■ Data to use:
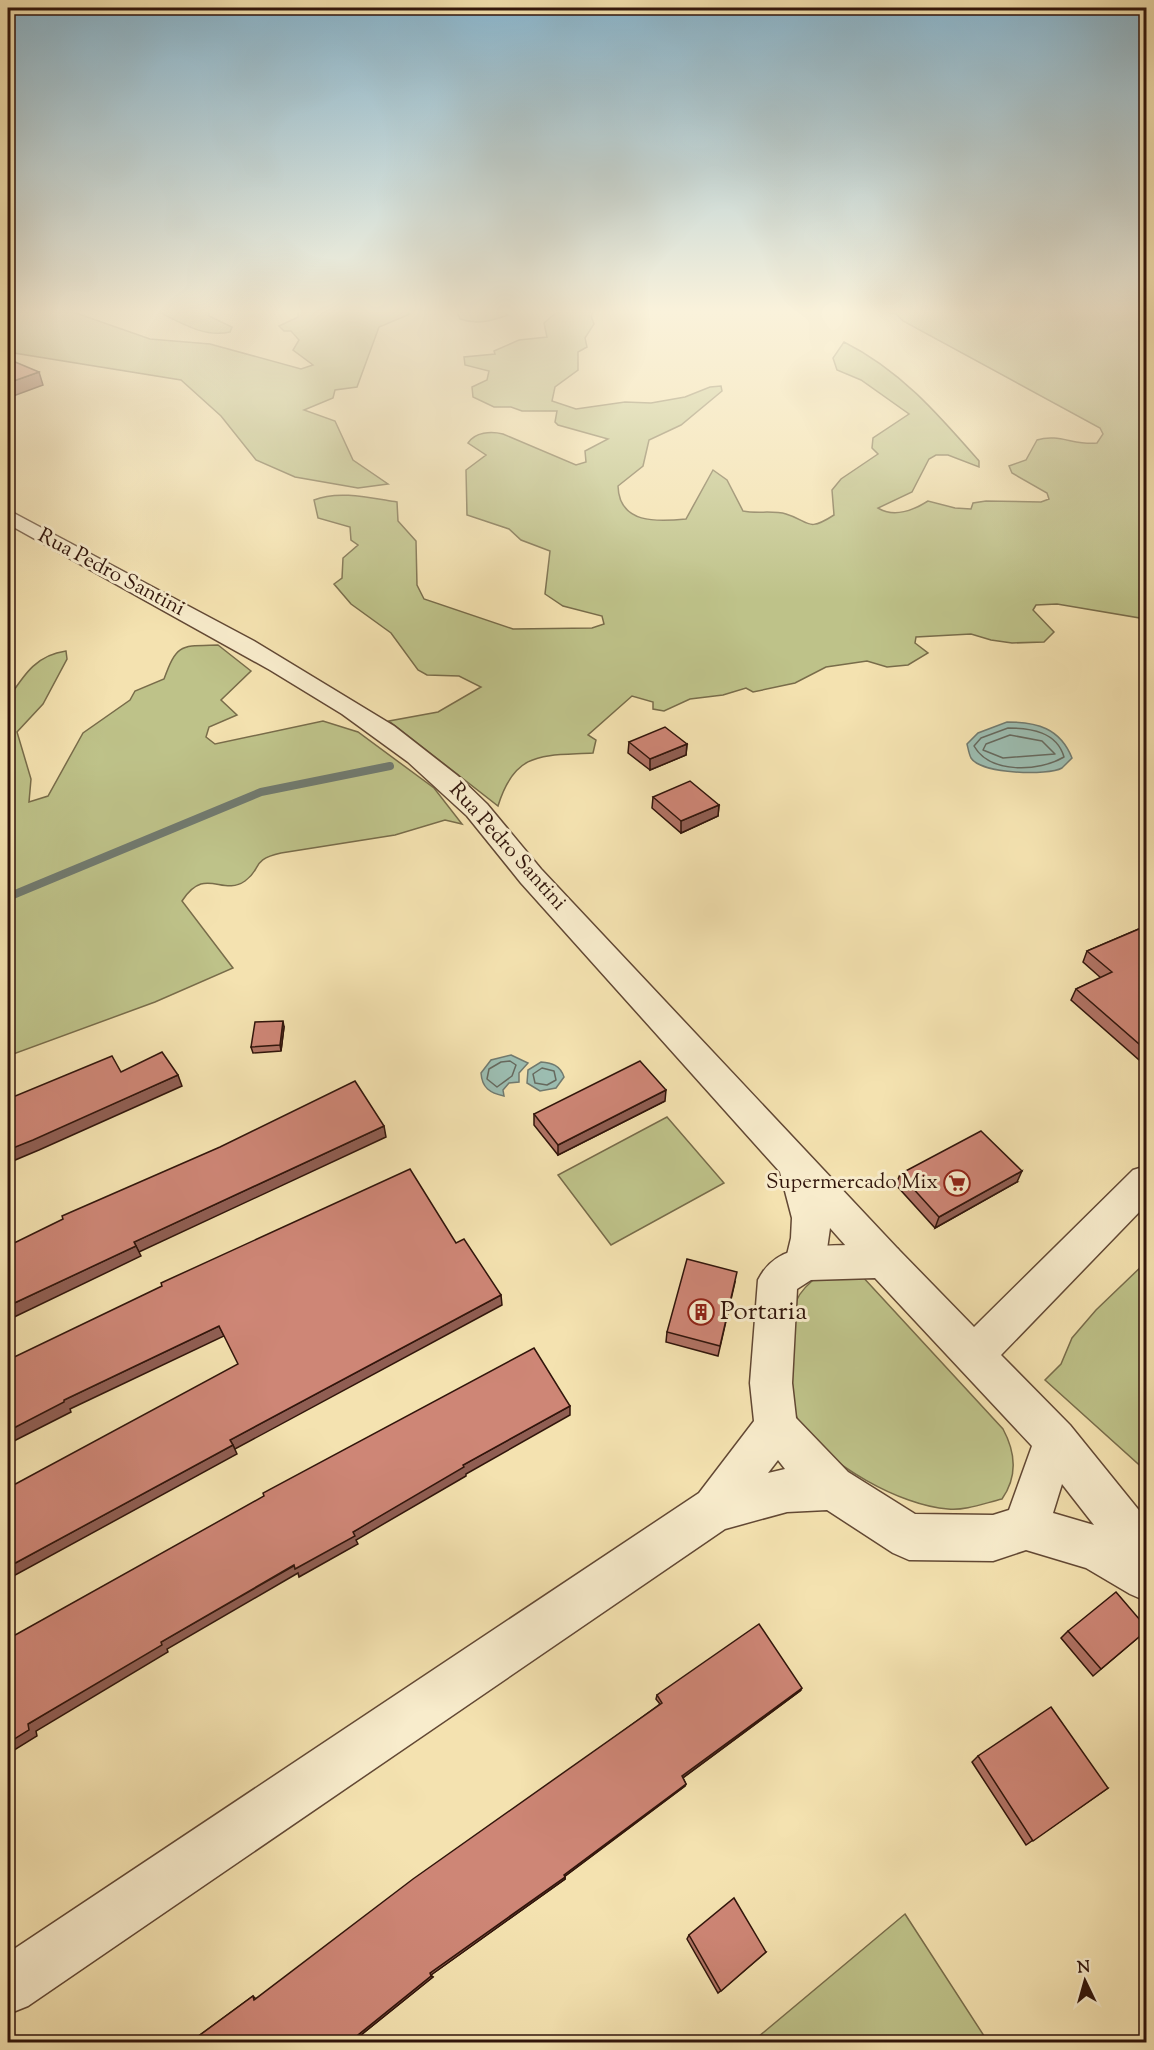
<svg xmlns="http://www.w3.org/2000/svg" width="1154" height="2050" font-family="'Sorts Mill Goudy',serif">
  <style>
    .green { fill: #bec289; stroke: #786c4a; stroke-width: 1.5 }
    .water { fill: #9cbdb1; stroke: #717a6f; stroke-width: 1.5 }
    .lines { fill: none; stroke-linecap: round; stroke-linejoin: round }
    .shore { stroke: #66695e; stroke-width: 1.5 }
    .stream { stroke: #717a6f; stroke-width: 8 }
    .minor-casing { stroke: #624834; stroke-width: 3 }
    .tertiary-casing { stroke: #624834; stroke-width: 3 }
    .minor { fill: #f8eccc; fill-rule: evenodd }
    .tertiary { fill: #f8eccc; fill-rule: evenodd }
    .wall { fill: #b17365; stroke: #31150b; stroke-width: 1.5 }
    .shaded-wall { fill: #905e53; stroke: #31150b; stroke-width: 1.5 }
    .building { fill: #ce8676; stroke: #31150b; stroke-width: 1.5 }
    .labels { text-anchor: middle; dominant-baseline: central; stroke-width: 6; stroke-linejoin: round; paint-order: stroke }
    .street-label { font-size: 21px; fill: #31150b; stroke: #f8eccc }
    .poi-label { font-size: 21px; fill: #31150b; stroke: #f8eccc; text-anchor: end }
    .near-poi-label { font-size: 26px; fill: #31150b; stroke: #f8eccc; text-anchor: start }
  </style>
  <rect width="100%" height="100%" fill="#f4e2b0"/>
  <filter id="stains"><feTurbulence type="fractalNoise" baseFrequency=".00333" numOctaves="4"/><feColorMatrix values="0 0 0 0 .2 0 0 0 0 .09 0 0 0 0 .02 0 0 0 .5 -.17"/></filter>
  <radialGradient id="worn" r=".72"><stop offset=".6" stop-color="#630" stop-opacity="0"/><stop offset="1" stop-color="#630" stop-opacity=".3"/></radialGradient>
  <!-- green -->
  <g class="green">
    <polygon points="8,312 73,312 150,339 210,344 301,369 313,365 293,350 299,340 291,331 284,331 279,326 298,317 298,312 408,312 410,314 379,327 357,387 335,390 333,398 304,410 335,421 353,460 388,484 358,488 295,477 256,460 221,416 181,380 8,352"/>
    <path d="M159,312H209V316L232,327L230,332C205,338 181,323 159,312Z"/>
    <path d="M457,312H504L508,315C491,321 477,325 460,319Z"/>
    <path d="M557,312H593L591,316L594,324L585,338L587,347L578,352V370L555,387L552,401L576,409L625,402L651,403L685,397L710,387L721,386L722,391L681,425L649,440L643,466L618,486C619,524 657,522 686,519L713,470L727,480L743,511C757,514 773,510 786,514C810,521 806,533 834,515L832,490L841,479L878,454L872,448L873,438L909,414L861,380L837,370L833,358L844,342C900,370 938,414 979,461V467L948,455H936L929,459L912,492L878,508C894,518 914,510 928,501L955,508L971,509L973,503L986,501L1041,502L1049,499L1047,493L1012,473L1009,466L1026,460L1037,440C1058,433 1076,446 1097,443L1103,434L1100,428L903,321L896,314L885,312H1146V619L1057,604L1036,605L1033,610L1054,632L1044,642L1012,643L991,640L971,634L916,637L915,643L928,653L908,665L887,667L867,661L826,667L795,683L753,692L746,688L723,695L690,699L664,711L653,709V702L632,696L588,735L596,740L593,753C543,756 515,750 498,806L389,721L438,712L481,687L459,676L427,675L418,670L391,633L351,604L334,584L342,578L343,558L358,545L351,540L350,527L318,518L314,500C338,490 371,498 397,502L398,521L416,541L417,585L424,599L513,629L592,628L604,624L602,616L563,606L545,594L550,551L521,540L509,529L467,515L466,470L486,455L468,443C475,432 491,431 503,434L576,465L586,462L585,451L608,439L558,425L555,422L557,411H522L511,407H494L473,397L472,387L487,380L489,371L465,365L464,357L495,354L494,351L519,340L547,337L544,323Z"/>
    <path d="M218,645L251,671L221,700L237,715L209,727L206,737L215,744L323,721L358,732L434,788L462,824L445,820L395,835L281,853C250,860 263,868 245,881C222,897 205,865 182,901L233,968L155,1002L8,1056V699C24,675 36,655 66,651L67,659L43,704L17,732L31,779L29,802L48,796L83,733L130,700L135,691L164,679C177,643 181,646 218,645Z"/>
    <polygon points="667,1117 724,1183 611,1245 558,1175"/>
    <polygon points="1146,1262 1146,1471 1045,1380 1061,1364 1072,1338 1096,1310"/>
    <path d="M820,1275H861L1003,1429C1016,1453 1018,1476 1002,1499C985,1503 965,1511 948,1509C901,1506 826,1464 800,1424C789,1406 789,1363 791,1342C793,1309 791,1295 820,1275Z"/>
    <polygon points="905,1914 988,2042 752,2042"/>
  </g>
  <!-- water -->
  <g class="water">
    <path d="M1007,722C1037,722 1060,728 1072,758C1069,761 1065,765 1062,768C1048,776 981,774 971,758C969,754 968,748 967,744L978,733Z"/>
    <path d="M511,1055L528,1063L519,1073V1082L509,1083L503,1090L504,1096C490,1093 482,1088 481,1073L491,1060Z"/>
    <path d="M541,1062C552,1063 560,1065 564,1077L556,1088L540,1091L527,1083L528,1070Z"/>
  </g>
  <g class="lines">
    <!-- shore -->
    <g class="shore">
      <path d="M1008,728C1031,728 1057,732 1064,757C1039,772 990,774 974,746L981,738Z"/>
      <polygon points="1010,735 1042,741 1055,754 1003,758 983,750 986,744"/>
      <polygon points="510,1061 516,1065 512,1076 497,1087 487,1079 489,1069 501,1062"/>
      <polygon points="542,1068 554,1071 556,1080 547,1085 535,1083 533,1074"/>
    </g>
    <!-- stream -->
    <polyline class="stream" points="8,897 261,792 390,766"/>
    <!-- minor casing -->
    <g class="minor-casing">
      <polygon id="minor" points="8,510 254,641 394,726 458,776 487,804 541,869 898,1249 903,1261 898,1273 884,1278 870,1273 830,1228 827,1249 818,1275 804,1280 790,1275 785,1263 791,1238 792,1218 780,1172 521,883 467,816 408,762 342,714 270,670 8,524"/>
    </g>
    <!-- tertiary casing -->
    <g class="tertiary-casing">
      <path id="tertiary" d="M1146,1166V1205L1001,1355L1070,1425L1146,1519V1601L1130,1594L1086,1568L1026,1550L993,1561L909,1560L893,1553L827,1510L787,1512L725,1529L28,2006L8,2014V1953L699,1493L754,1421L750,1383L758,1280C775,1245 814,1246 847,1245C865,1245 881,1243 898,1249L974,1327L1133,1170ZM875,1278L1032,1446L1009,1510L993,1515L915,1514L848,1472L796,1418L792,1383L797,1289L811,1280ZM778,1460L785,1469L768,1473ZM1062,1484L1094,1525L1053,1513Z"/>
    </g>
    <!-- minor -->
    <use href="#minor" class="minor"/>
    <!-- tertiary -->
    <use href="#tertiary" class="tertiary"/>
  </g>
  <!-- wall -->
  <g class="wall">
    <polygon points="629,742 687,744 686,755 650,770 628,753"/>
    <polygon points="653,797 719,805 718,816 681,833 652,808"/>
    <polygon points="1146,926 1146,1066 1071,1000 1076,989 1101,978 1083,962 1087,951"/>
    <polygon points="284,1027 281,1051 253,1053 251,1047"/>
    <polygon points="665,1101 558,1155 534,1125 534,1114"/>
    <polygon points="900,1174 1017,1182 935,1228 896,1185"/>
    <polygon points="735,1282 718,1356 666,1342 667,1332"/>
    <polygon points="1068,1631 1146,1631 1093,1676 1061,1638"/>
    <polygon points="800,1691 683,1778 686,1784 685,1786 565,1876 565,1879 431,1975 433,1977 351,2043 189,2043 253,1996 256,1999 660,1704 656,1699 657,1695"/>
    <polygon points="978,1756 1108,1788 1026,1845 972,1762"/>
    <polygon points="689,1935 766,1952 718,1993 687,1939"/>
  </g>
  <!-- shaded-wall -->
  <g class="shaded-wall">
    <polygon points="39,372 43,385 8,398 8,383"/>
    <polygon points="687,744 686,755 650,770 650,759"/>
    <polygon points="719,805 718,816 681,833 681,821"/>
    <polygon points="283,1021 284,1027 281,1051 280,1045"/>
    <polygon points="178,1075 182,1086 39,1150 8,1163 8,1150"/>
    <polygon points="666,1090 665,1101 558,1155 558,1145"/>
    <polygon points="384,1126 386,1137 139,1252 134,1242"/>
    <polygon points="1022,1171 1017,1182 935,1228 939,1217"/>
    <polygon points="136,1246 141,1256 8,1320 8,1306"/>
    <polygon points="501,1295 502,1305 235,1449 230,1440"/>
    <polygon points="219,1326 224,1336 70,1409 71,1412 8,1444 8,1431 64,1400"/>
    <polygon points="570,1406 570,1415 466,1474 466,1476 356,1540 358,1544 299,1577 298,1573 167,1649 168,1652 36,1731 37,1736 8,1754 8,1743 28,1724 161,1642 353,1532 463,1465"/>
    <polygon points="233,1445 237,1454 8,1579 8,1567"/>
    <polygon points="802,1688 800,1691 681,1779 682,1776"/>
    <polygon points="686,1784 685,1786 564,1877 564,1875"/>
    <polygon points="565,1877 565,1879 431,1975 430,1973"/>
    <polygon points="431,1976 433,1977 351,2043 348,2043"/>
  </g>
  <!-- building -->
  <g class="building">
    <polygon points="8,359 39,372 8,383"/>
    <polygon points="665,727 687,744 650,759 629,742"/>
    <polygon points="690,781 719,805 681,821 653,797"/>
    <polygon points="1146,926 1146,1050 1076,989 1112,972 1087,951"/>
    <polygon points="283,1021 280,1045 251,1047 255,1022"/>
    <polygon points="162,1052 178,1075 33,1140 8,1150 8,1099 112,1056 121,1072"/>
    <polygon points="640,1061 666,1090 558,1145 534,1114"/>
    <polygon points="355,1081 384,1126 134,1242 136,1246 8,1306 8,1246 63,1219 62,1216 220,1147"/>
    <polygon points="981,1131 1022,1171 939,1217 900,1174"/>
    <polygon points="410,1169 456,1243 464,1239 501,1295 230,1440 233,1445 8,1567 8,1488 238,1364 219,1326 64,1400 64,1402 8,1431 8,1360 162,1286 161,1283"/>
    <polygon points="687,1259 737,1272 720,1346 667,1332"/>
    <polygon points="534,1348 570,1406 463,1465 464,1467 353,1532 355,1536 295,1569 294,1565 161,1642 162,1645 28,1724 29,1730 8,1743 8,1639 264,1496 263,1493"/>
    <polygon points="1116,1592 1146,1627 1146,1631 1101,1669 1068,1631"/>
    <polygon points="759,1624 802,1688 682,1776 686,1784 564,1875 565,1877 430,1973 431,1976 348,2043 189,2043 253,1996 254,2000 413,1879 662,1703 657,1695"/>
    <polygon points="1051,1707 1108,1788 1033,1841 978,1756"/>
    <polygon points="734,1898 766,1952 721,1991 689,1935"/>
  </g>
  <!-- sky -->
  <linearGradient id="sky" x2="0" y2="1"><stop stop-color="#89b8d2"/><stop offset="0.52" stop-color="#faf2db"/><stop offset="1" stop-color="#faf2db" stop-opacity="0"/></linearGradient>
  <rect width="1154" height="599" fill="url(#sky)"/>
  <!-- icons -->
  <defs>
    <g id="supermarket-ring" transform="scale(1.35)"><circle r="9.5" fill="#f8eccc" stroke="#8f2418" stroke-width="1.5"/><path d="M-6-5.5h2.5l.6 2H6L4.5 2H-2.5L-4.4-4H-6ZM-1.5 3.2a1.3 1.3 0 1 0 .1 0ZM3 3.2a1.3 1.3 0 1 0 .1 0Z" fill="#8f2418"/></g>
    <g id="building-ring" transform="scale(1.35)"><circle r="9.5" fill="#f8eccc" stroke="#8f2418" stroke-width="1.5"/><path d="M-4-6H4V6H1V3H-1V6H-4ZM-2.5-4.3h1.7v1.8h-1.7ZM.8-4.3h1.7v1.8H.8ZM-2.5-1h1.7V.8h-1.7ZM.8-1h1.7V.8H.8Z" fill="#8f2418"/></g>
  </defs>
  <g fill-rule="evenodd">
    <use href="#supermarket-ring" x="957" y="1183"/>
    <use href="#building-ring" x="701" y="1312"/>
  </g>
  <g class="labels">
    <!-- street labels -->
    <g class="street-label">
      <text transform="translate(111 573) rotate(28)">Rua Pedro Santini</text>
      <text transform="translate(507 847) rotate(48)">Rua Pedro Santini</text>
    </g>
    <!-- poi labels -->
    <g class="poi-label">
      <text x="938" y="1183">Supermercado Mix</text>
    </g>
    <!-- near-poi labels -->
    <g class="near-poi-label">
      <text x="720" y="1312">Portaria</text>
    </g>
  </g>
  <!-- margin -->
  <rect width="1154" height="2050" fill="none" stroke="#f4e2b0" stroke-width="30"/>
  <rect x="9" y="9" width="1136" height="2032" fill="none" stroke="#31150b" stroke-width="3"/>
  <rect x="15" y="15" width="1124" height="2020" fill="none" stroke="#31150b" stroke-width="1.5"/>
  <!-- north arrow -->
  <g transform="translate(1085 1981) rotate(355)" stroke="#f8eccc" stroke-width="4.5" paint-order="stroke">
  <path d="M0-4.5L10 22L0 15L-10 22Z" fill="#31150b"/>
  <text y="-9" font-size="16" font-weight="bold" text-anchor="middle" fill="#31150b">N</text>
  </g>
  <rect width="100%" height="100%" filter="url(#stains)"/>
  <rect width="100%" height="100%" fill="url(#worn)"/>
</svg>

■ Requirement:
Using the material above, find each line that holds "lines" and copy that line.

■ Solution to the problem:
    .lines { fill: none; stroke-linecap: round; stroke-linejoin: round }
  <g class="lines">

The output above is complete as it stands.